Album: Proibidão C.V: Forbidden Gang Funk From Rio de Janeiro

Label: Sublime Frequencies

Review date: Nov. 6, 2007


Anonymous - "Track 6" (Proibidão C.V: Forbidden Gang Funk From Rio de Janeiro)


Proibidão C.V, a cheap, electronic gang rap from the furious streets of Rio De Janeiro, serves as pirate radio for people whose existence is confined to the city's vast slum network and the illicit drug activity that comes with survival therein. Like NYC rap in its infancy, Miami bass and sometimes even raw DC street corner GoGo, this music is dominated by percussion and voice, yet its job is to spread stories of drug deals gone bad, the inherit violence of the slums and apologies to gang leaders. Such music is passed along in bootleg form, anonymously, by DJs at gang-sponsored gatherings because public broadcasting over the airwaves is completely illegal.

This particular disc was recorded in 2003 in favelas in Zona Sul in S. Rio, and features DJs and rappers playing where the Comando Vermelho, a gang founded in a Brazilian prison in 1979, ruled supreme. A decade ago, the C.V controlled most of the Rio favelas' criminal activity, yet one can still find video clips, as well as audio of this music, on YouTube from more recent times.

Because of the history, the sounds gathered here represent their own particular subculture in the same way that a xalam-playing griot might in Senegal; the music is not only for entertainment but also a way of communicating and keeping events alive through the oral tradition. Naturally, when people are stuffed into dodgy housing that literally litters the hillsides of some of world's largest cities, they'll create their own means of survival and music to celebrate and critique it.

Even without knowing any of this music's origin or history, or Portuguese for that matter, it can still be appreciated on dance floors from Phuket, Thailand to Coon Rapids, Iowa. It's irresistibly danceable and its lyrics typically settle into a hummable melody. So, in typical Sublime Frequencies fashion, C.V acts as a gateway to yet another under-the-radar musical hybrid whose spirit and intention deserve a bit of northern exposure. Note: all tracks and artists are anonymous.

Problem set:
[1] Return the passage of the review that begins at the words "Even without knowing" and stops after "artists are anonymous.", copied word for word.
[2] According to the review, when and where was the Comando Vermelho founded?
The data after this review has no connection to it.

Supplied data:
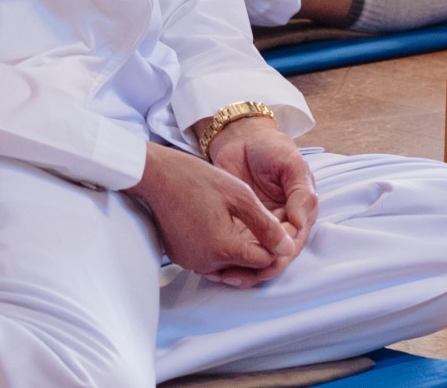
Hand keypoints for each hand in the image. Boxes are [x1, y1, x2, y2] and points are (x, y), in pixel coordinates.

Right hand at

Solutions for each task:
[1]
Even without knowing any of this music's origin or history, or Portuguese for that matter, it can still be appreciated on dance floors from Phuket, Thailand to Coon Rapids, Iowa. It's irresistibly danceable and its lyrics typically settle into a hummable melody. So, in typical Sublime Frequencies fashion, C.V acts as a gateway to yet another under-the-radar musical hybrid whose spirit and intention deserve a bit of northern exposure. Note: all tracks and artists are anonymous.

[2] In a Brazilian prison in 1979.